BEGIN SUPPLIED ENTRIES

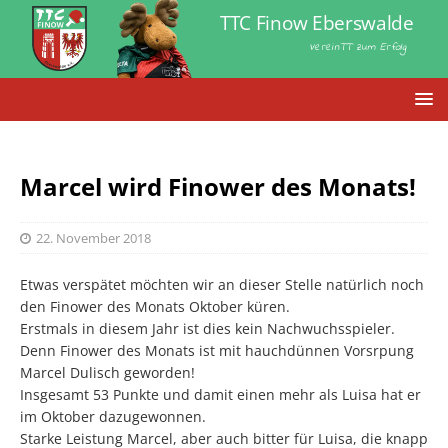
TTC Finow Eberswalde
VereinTT zum Erfolg
Marcel wird Finower des Monats!
22. November 2018
Etwas verspätet möchten wir an dieser Stelle natürlich noch
den Finower des Monats Oktober küren.
Erstmals in diesem Jahr ist dies kein Nachwuchsspieler.
Denn Finower des Monats ist mit hauchdünnen Vorsrpung
Marcel Dulisch geworden!
Insgesamt 53 Punkte und damit einen mehr als Luisa hat er
im Oktober dazugewonnen.
Starke Leistung Marcel, aber auch bitter für Luisa, die knapp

END SUPPLIED ENTRIES

**DIRECTIONS**:
Among the lines above, which ones hold the string "Monats"? Show them.

**RESPONSE FOR THIS EXERCISE**:
Marcel wird Finower des Monats!
den Finower des Monats Oktober küren.
Denn Finower des Monats ist mit hauchdünnen Vorsrpung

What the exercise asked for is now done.